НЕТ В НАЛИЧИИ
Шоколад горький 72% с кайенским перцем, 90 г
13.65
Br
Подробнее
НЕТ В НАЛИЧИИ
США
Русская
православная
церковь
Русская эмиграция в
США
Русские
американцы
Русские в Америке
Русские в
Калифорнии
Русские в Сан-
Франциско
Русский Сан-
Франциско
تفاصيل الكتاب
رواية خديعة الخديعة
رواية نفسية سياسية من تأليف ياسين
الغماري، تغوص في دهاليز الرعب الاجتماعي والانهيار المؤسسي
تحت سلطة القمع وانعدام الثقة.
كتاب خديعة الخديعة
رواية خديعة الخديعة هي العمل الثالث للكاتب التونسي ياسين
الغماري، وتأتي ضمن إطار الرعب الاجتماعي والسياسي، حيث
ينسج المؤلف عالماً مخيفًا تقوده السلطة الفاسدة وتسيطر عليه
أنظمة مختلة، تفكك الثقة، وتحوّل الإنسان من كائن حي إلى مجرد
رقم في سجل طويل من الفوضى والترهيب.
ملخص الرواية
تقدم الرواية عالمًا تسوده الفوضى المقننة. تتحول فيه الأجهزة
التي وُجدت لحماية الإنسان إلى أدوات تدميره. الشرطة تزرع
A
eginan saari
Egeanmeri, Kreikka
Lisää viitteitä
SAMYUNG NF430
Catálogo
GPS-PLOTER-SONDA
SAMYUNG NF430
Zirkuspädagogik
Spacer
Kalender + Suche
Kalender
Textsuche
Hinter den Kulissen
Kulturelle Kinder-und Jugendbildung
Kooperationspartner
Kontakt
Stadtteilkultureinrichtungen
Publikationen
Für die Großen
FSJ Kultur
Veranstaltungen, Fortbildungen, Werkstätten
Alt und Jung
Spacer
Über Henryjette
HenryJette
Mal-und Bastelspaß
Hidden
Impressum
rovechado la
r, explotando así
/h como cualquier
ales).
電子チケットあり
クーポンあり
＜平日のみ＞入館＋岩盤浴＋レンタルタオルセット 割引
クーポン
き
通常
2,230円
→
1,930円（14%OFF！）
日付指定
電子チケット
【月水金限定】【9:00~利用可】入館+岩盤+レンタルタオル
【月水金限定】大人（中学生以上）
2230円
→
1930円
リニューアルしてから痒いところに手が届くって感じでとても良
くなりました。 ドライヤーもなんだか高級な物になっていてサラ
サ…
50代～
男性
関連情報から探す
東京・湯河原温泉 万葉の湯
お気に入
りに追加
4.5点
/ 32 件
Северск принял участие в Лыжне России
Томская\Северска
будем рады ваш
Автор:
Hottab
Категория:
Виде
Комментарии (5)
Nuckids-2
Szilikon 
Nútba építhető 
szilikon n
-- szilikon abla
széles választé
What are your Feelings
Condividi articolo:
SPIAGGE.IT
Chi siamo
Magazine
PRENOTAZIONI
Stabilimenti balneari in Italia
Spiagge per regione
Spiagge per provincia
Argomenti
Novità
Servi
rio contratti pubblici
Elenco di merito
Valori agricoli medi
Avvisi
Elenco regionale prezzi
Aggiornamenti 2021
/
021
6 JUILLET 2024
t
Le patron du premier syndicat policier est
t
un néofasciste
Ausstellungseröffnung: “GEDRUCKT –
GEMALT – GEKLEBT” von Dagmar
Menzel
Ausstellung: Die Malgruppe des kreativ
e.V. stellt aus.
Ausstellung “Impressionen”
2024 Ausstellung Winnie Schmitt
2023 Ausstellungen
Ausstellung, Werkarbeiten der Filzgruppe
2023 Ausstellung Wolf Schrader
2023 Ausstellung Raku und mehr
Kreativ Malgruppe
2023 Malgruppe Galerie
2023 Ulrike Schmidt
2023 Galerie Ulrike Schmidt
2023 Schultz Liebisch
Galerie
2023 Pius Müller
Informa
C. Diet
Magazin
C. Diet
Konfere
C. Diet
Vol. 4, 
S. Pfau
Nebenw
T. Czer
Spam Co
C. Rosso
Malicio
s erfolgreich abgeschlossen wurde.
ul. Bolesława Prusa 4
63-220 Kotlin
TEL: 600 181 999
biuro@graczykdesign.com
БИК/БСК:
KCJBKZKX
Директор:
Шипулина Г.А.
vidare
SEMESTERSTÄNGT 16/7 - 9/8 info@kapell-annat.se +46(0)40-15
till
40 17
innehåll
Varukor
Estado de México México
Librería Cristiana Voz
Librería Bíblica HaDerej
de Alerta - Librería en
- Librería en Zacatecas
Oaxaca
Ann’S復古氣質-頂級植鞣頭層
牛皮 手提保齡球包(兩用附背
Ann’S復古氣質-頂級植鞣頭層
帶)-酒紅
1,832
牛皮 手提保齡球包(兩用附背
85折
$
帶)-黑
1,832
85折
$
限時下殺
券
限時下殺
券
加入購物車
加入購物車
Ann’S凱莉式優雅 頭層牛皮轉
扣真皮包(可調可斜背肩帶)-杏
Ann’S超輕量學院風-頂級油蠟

_ _ _ _ _

WORK TO COMPLETE:
Among the lines above, list those that contain the word "Ulrike".

TASK ANSWER:
2023 Ulrike Schmidt
2023 Galerie Ulrike Schmidt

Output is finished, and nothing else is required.